Foreign currency inflows are expected to increase in the next few weeks, the Central Bank of Sri Lanka said on Wednesday, in a bid to induce confidence to the market. The Sri Lankan Rupee (LKR) has lost more than 10 per cent since February when the Bank stopped intervening in the forex market to prop up the currency.
Falls further
On Wednesday, the LKR opened at 127.97 (buying rate) while the selling rate remained at 130-plus levels (131.93), the Bank said. It edged down by the close of the day, closing at 130.25/130.25/130.50 a dollar, weaker than Tuesday's close of 129.90/130.00.
It hit a record low on Friday and then a further low of 131.60 on Monday. Dealers and large importers attributed the fall to the Bank's decision to hold on to dollars available as a result of two stake sales. “If those dollars had come into the market, then the situation would have been different,” one dealer said.

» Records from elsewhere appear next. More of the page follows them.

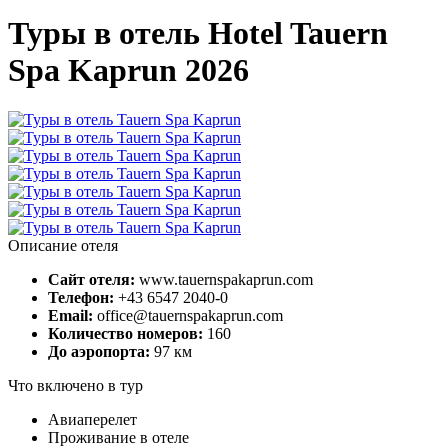
Туры в отель Hotel Tauern
Spa Kaprun 2026
Описание отеля
Сайт отеля:
www.tauernspakaprun.com
Телефон:
+43 6547 2040-0
Email:
office@tauernspakaprun.com
Количество номеров:
160
До аэропорта:
97 км
Что включено в тур
Авиаперелет
Проживание в отеле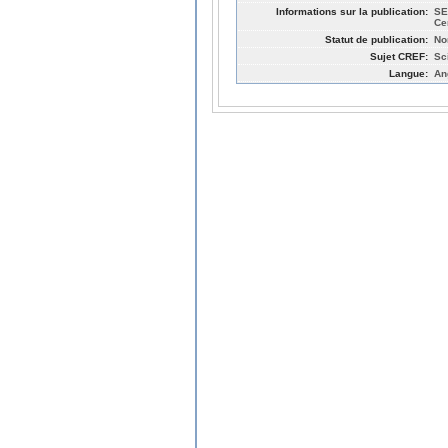
Informations sur la publication:
SE
Ce
Statut de publication:
No
Sujet CREF:
Sc
Langue:
An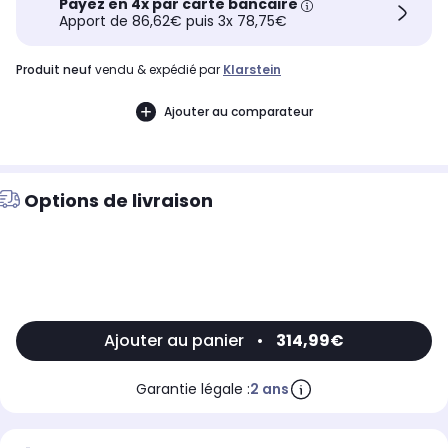
Payez en 4x par carte bancaire
Apport de 86,62€ puis 3x 78,75€
produit neuf
vendu & expédié par
Klarstein
Ajouter au comparateur
Options de livraison
Ajouter au panier
•
314,99€
Garantie légale :
2 ans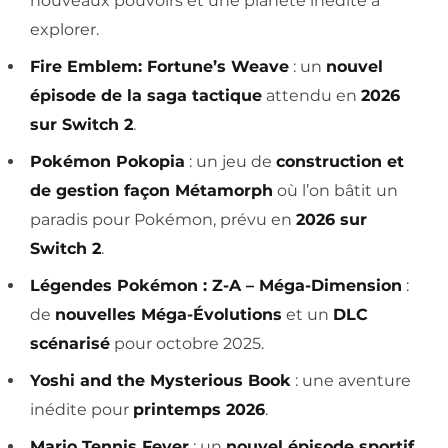
nouveaux pouvoirs et une planète inédite à
explorer.
Fire Emblem: Fortune’s Weave
: un
nouvel
épisode de la saga tactique
attendu en
2026
sur Switch 2
.
Pokémon Pokopia
: un jeu de
construction et
de gestion façon Métamorph
où l’on bâtit un
paradis pour Pokémon, prévu en
2026 sur
Switch 2
.
Légendes Pokémon : Z-A – Méga-Dimension
:
de
nouvelles Méga-Évolutions
et un
DLC
scénarisé
pour octobre 2025.
Yoshi and the Mysterious Book
: une aventure
inédite pour
printemps 2026
.
Mario Tennis Fever
: un
nouvel épisode sportif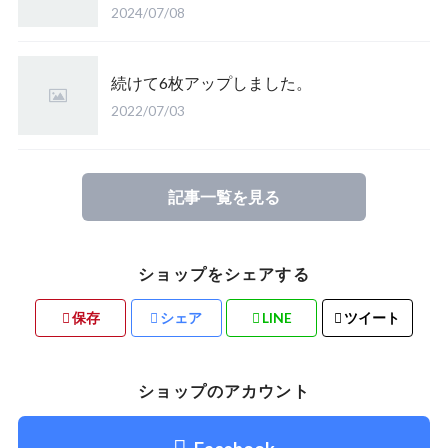
2024/07/08
続けて6枚アップしました。
2022/07/03
記事一覧を見る
ショップをシェアする
保存
シェア
LINE
ツイート
ショップのアカウント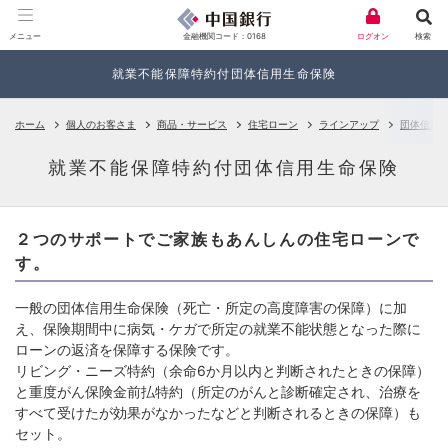
金融機関コード：0168
メニュー
ログオン
検索
就業不能保障特約付団体信用生命保険
ホーム
個人のお客さま
商品・サービス
住宅ローン
ラインアップ
団体信用
就業不能保障特約付団体信用生命保険
２つのサポートでご家族もあんしんの住宅ローンで
す。
一般の団体信用生命保険（死亡・所定の高度障害の保障）に加
え、保険期間中に病気・ケガで所定の就業不能状態となった際に
ローンの返済を保障する保険です。
リビング・ニーズ特約（余命6か月以内と判断されたときの保障）
と重度がん保険金前払特約（所定のがんと診断確定され、治療を
すべて受けたが効果がなかったなどと判断されるときの保障）も
セット。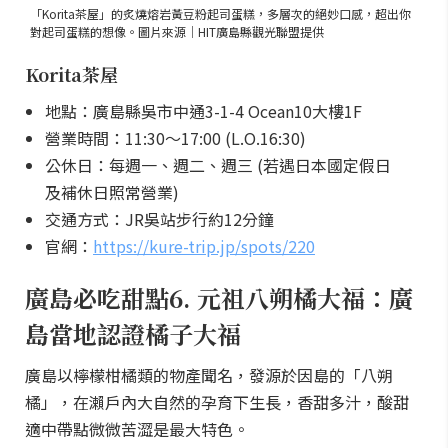
「Korita茶屋」的炙燒熔岩黃豆粉起司蛋糕，多層次的絕妙口感，超出你
對起司蛋糕的想像。圖片來源｜HIT廣島縣觀光聯盟提供
Korita茶屋
地點：廣島縣吳市中通3-1-4 Ocean10大樓1F
營業時間：11:30～17:00 (L.O.16:30)
公休日：每週一、週二、週三 (若遇日本國定假日
及補休日照常營業)
交通方式：JR吳站步行約12分鐘
官網：
https://kure-trip.jp/spots/220
廣島必吃甜點6. 元祖八朔橘大福：廣
島當地認證橘子大福
廣島以檸檬柑橘類的物產聞名，發源於因島的「八朔
橘」，在瀨戶內大自然的孕育下生長，香甜多汁，酸甜
適中帶點微微苦澀是最大特色。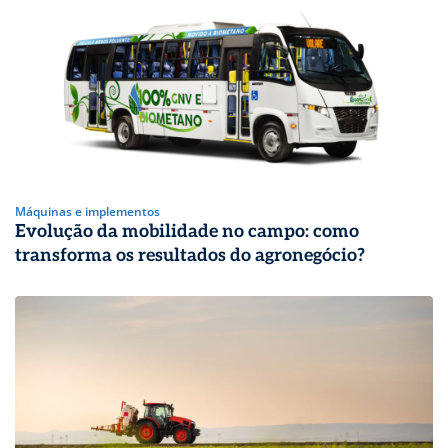
Máquinas e implementos
Evolução da mobilidade no campo: como
transforma os resultados do agronegócio?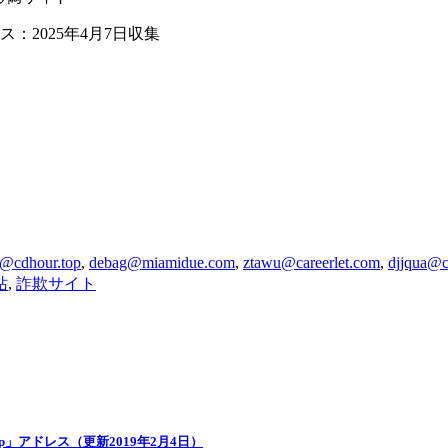
：2025年4月7日収集
p@cdhour.top
,
debag@miamidue.com
,
ztawu@careerlet.com
,
djjqua@c
站
,
詐欺サイト
.jp」アドレス（更新2019年2月4日）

One big importer, who had approached the markets for dollars on Tuesday, said he had been requested to look elsewhere. “If I had pushed for it, then the rupee would have dived further,” he said.
Meets with banks
The Central Bank had a meeting with representatives of commercial banks, one source following the development said, adding that the Central Bank wanted them to act on maintaining the rupee. Net inflows to the Colombo Stock Exchange in the year-to-date had totalled $164 million, the Central Bank said on Wednesday.
“There were inflows in respect of investments in several commercial banks, amounting to about $127 million during this week… Net investments of $385 million in Treasury Bills and Bonds were made by foreign investors so far in 2012.
“A significant part of above inflows was absorbed by the Central Bank, thereby adding to the gross official reserves of the country. Further foreign currency inflows are expected in the next few weeks,” it said.
The Bank claimed that “there are clear signs of deceleration in private sector credit growth and import demand” further to its advise to curtail credit growth.